The allegations involved a scheme to conceal the payment to Daniels during the final days of Trump's 2016 presidential campaign to prevent her from publishing — and from voters hearing — her claim of a sexual encounter with then- married business years before. He says nothing sexual happened between them.
Judgment of the Supreme Court after the judgment
Weeks after the verdict, ruled the Supreme Court that former presidents cannot be prosecuted for official acts, things they did while running the country, and that prosecutors cannot cite those actions to bolster a case centered on purely personal, non-official conduct.

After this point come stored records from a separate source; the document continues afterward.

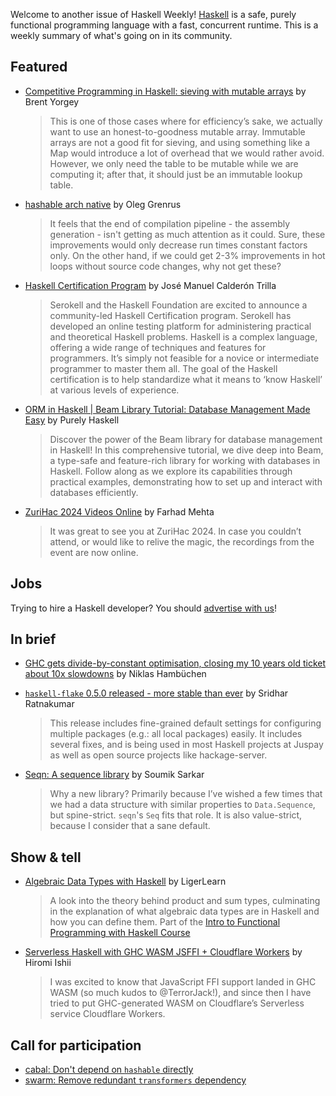 Welcome to another issue of Haskell Weekly!
[Haskell](https://www.haskell.org) is a safe, purely functional programming language with a fast, concurrent runtime.
This is a weekly summary of what's going on in its community.

## Featured

- [Competitive Programming in Haskell: sieving with mutable arrays](https://byorgey.github.io/blog/posts/2024/06/21/cpih-product-divisors.html) by Brent Yorgey
  > This is one of those cases where for efficiency’s sake, we actually want to use an honest-to-goodness mutable array. Immutable arrays are not a good fit for sieving, and using something like a Map would introduce a lot of overhead that we would rather avoid. However, we only need the table to be mutable while we are computing it; after that, it should just be an immutable lookup table.
  
- [hashable arch native](https://oleg.fi/gists/posts/2024-06-24-hashable-arch-native.html) by Oleg Grenrus
  > It feels that the end of compilation pipeline - the assembly generation - isn't getting as much attention as it could. Sure, these improvements would only decrease run times constant factors only. On the other hand, if we could get 2-3% improvements in hot loops without source code changes, why not get these?

- [Haskell Certification Program](https://discourse.haskell.org/t/haskell-certification-program/9798) by José Manuel Calderón Trilla
  > Serokell and the Haskell Foundation are excited to announce a community-led Haskell Certification program. Serokell has developed an online testing platform for administering practical and theoretical Haskell problems. Haskell is a complex language, offering a wide range of techniques and features for programmers. It’s simply not feasible for a novice or intermediate programmer to master them all. The goal of the Haskell certification is to help standardize what it means to ‘know Haskell’ at various levels of experience.
  
- [ORM in Haskell | Beam Library Tutorial: Database Management Made Easy](https://www.youtube.com/watch?v=sbN9nL9LBQU) by Purely Haskell 
  > Discover the power of the Beam library for database management in Haskell! In this comprehensive tutorial, we dive deep into Beam, a type-safe and feature-rich library for working with databases in Haskell. Follow along as we explore its capabilities through practical examples, demonstrating how to set up and interact with databases efficiently. 
  
- [ZuriHac 2024 Videos Online](https://discourse.haskell.org/t/zurihac-2024-videos-online/9781) by Farhad Mehta
  > It was great to see you at ZuriHac 2024. In case you couldn’t attend, or would like to relive the magic, the recordings from the event are now online.

## Jobs

Trying to hire a Haskell developer?
You should [advertise with us](https://haskellweekly.news/advertising.html)!

## In brief

- [GHC gets divide-by-constant optimisation, closing my 10 years old ticket about 10x slowdowns](https://gitlab.haskell.org/ghc/ghc/-/issues/9041) by Niklas Hambüchen

- [`haskell-flake` 0.5.0 released - more stable than ever](https://discourse.haskell.org/t/haskell-flake-0-5-0-released-more-stable-than-ever/9796) by Sridhar Ratnakumar
  > This release includes fine-grained default settings for configuring multiple packages (e.g.: all local packages) easily. It includes several fixes, and is being used in most Haskell projects at Juspay as well as open source projects like hackage-server.
  
- [Seqn: A sequence library](https://discourse.haskell.org/t/seqn-a-sequence-library/9785) by Soumik Sarkar
  > Why a new library? Primarily because I’ve wished a few times that we had a data structure with similar properties to `Data.Sequence`, but spine-strict. `seqn`'s `Seq` fits that role. It is also value-strict, because I consider that a sane default.

## Show & tell

- [Algebraic Data Types with Haskell](https://youtu.be/rkr0dUk0qUc) by LigerLearn
  > A look into the theory behind product and sum types, culminating in the explanation of what algebraic data types are in Haskell and how you can define them. Part of the [Intro to Functional Programming with Haskell Course](https://www.youtube.com/playlist?list=PLMWwct3_kb-2xtOziG1gQYMVr691GadR4)

- [Serverless Haskell with GHC WASM JSFFI + Cloudflare Workers](https://discourse.haskell.org/t/serverless-haskell-with-ghc-wasm-jsffi-cloudflare-workers/9784) by Hiromi Ishii
  > I was excited to know that JavaScript FFI support landed in GHC WASM (so much kudos to @TerrorJack!), and since then I have tried to put GHC-generated WASM on Cloudflare’s Serverless service Cloudflare Workers.

## Call for participation

- [cabal: Don't depend on `hashable` directly](https://github.com/haskell/cabal/issues/10140)
- [swarm: Remove redundant `transformers` dependency](https://github.com/swarm-game/swarm/issues/1993)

Trump's lawyers then cited the Supreme Court opinion to argue that the hush money jury obtained improper evidence, including Trump's presidential financial disclosure form, testimony from some White House aides and the social media posts made while in office.
In Monday's ruling, Merchan denied most of Trump's claims that some of the prosecutors' evidence related to official acts and involved immunity protections.
The judge said that even if he found that some of the evidence related to official conduct, he would still find that prosecutors' decision to use "these acts as evidence of the decidedly personal acts of falsifying business records poses no danger of intrusion into the authority and function of the executive power”.
Even if prosecutors had erroneously introduced evidence that could be challenged under an immunity claim, Merchan continued, "that error was harmless in light of the overwhelming evidence of guilt."
Prosecutors had said the evidence in question was only "a fragment" of their case.
Trump's communications director, Steven Cheung, on Monday called Merchan's decision a "direct violation of the Supreme Court's ruling on immunity and other longstanding case law."
"This lawless case should never have been filed, and the Constitution requires that it be immediately dismissed," Cheung said in a statement.
The Manhattan district attorney's office, which prosecuted the case, declined to comment.
The 78-year-old Trump, who won the US presidential election on November 5takes possession of the position on January 20.